§ The problem: Reproduce the full listing below exactly. Do not include the pictures.

§ Records for this task:

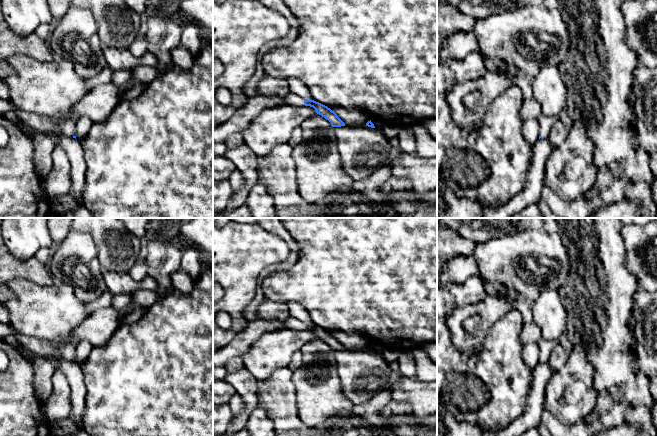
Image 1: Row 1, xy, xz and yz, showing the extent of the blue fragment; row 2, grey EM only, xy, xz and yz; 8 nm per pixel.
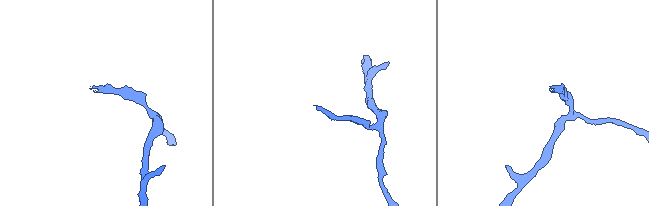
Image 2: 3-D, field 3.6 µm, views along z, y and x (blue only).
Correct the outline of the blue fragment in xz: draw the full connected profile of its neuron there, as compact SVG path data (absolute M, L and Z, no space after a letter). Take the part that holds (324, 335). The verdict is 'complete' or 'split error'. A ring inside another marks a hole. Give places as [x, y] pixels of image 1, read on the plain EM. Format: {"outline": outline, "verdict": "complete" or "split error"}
{"outline": "M288 317L285 321L284 329L287 330L296 330L296 331L303 331L303 330L310 330L313 331L317 338L324 341L331 347L332 351L341 351L345 350L345 347L337 340L337 338L332 335L327 330L316 326L314 324L307 324L299 321L296 318Z", "verdict": "split error"}

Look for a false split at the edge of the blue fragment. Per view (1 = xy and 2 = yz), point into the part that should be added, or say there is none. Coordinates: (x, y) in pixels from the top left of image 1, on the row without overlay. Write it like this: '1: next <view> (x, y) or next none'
1: next none
2: next none

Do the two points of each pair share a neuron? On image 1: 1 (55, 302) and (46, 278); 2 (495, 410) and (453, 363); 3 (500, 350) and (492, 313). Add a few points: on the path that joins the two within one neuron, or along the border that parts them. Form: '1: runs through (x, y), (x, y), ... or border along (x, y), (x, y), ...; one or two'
1: border along (26, 279), (40, 285), (53, 285), (56, 283); two
2: runs through (495, 393), (495, 385), (477, 367), (470, 364); one
3: border along (512, 308), (492, 325), (483, 339); two

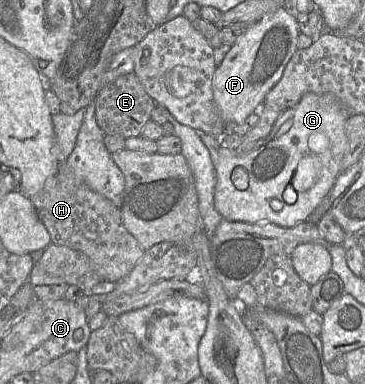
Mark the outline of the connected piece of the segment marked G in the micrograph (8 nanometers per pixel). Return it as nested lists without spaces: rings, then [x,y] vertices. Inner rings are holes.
[[[306,93],[299,103],[284,109],[270,134],[262,144],[250,152],[235,155],[221,145],[221,137],[197,130],[208,148],[216,172],[214,206],[223,219],[247,223],[271,222],[281,227],[293,227],[307,221],[322,200],[332,190],[341,172],[341,163],[348,150],[345,124],[349,115],[332,94]],[[292,184],[298,192],[297,201],[287,204],[283,199],[285,188]]]

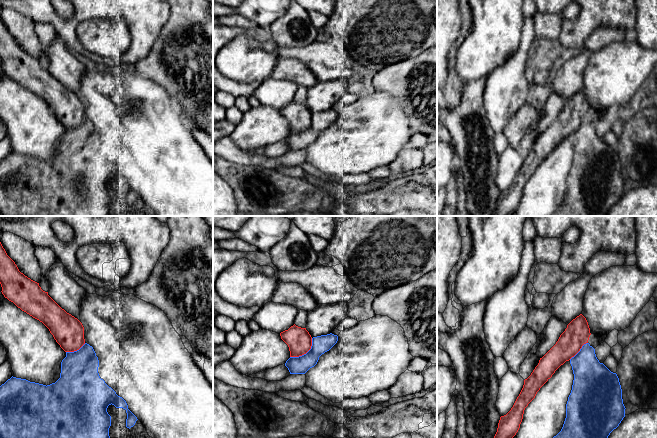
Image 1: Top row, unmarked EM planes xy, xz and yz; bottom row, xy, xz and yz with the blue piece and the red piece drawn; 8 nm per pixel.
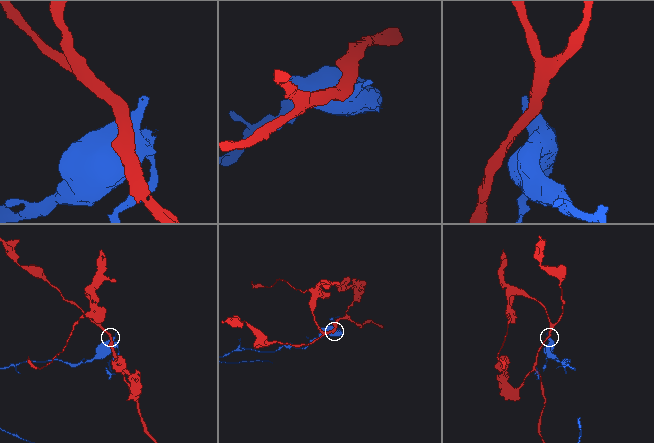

§ Task solution:
Image 1: Row 1, xy, xz and yz, showing the extent of the blue fragment; row 2, grey EM only, xy, xz and yz; 8 nm per pixel.
Image 2: 3-D, field 3.6 µm, views along z, y and x (blue only).
Correct the outline of the blue fragment in xz: draw the full connected profile of its neuron there, as compact SVG path data (absolute M, L and Z, no space after a letter). Take the part that holds (324, 335). The verdict is 'complete' or 'split error'. A ring inside another marks a hole. Give places as [x, y] pixels of image 1, read on the plain EM. Format: {"outline": outline, "verdict": "complete" or "split error"}
{"outline": "M288 317L285 321L284 329L287 330L296 330L296 331L303 331L303 330L310 330L313 331L317 338L324 341L331 347L332 351L341 351L345 350L345 347L337 340L337 338L332 335L327 330L316 326L314 324L307 324L299 321L296 318Z", "verdict": "split error"}

Look for a false split at the edge of the blue fragment. Per view (1 = xy and 2 = yz), point into the part that should be added, or say there is none. Coordinates: (x, y) in pixels from the top left of image 1, on the row without overlay. Write it like this: '1: next <view> (x, y) or next none'
1: next none
2: next none

Do the two points of each pair share a neuron? On image 1: 1 (55, 302) and (46, 278); 2 (495, 410) and (453, 363); 3 (500, 350) and (492, 313). Add a few points: on the path that joins the two within one neuron, or along the border that parts them. Form: '1: runs through (x, y), (x, y), ... or border along (x, y), (x, y), ...; one or two'
1: border along (26, 279), (40, 285), (53, 285), (56, 283); two
2: runs through (495, 393), (495, 385), (477, 367), (470, 364); one
3: border along (512, 308), (492, 325), (483, 339); two

Mark the outline of the connected piece of the segment marked G in the micrograph (8 nanometers per pixel). Return it as nested lists without spaces: rings, then [x,y] vertices. Inner rings are holes.
[[[306,93],[299,103],[284,109],[270,134],[262,144],[250,152],[235,155],[221,145],[221,137],[197,130],[208,148],[216,172],[214,206],[223,219],[247,223],[271,222],[281,227],[293,227],[307,221],[322,200],[332,190],[341,172],[341,163],[348,150],[345,124],[349,115],[332,94]],[[292,184],[298,192],[297,201],[287,204],[283,199],[285,188]]]

Image 1: Top row, unmarked EM planes xy, xz and yz; bottom row, xy, xz and yz with the blue piece and the red piece drawn; 8 nm per pixel.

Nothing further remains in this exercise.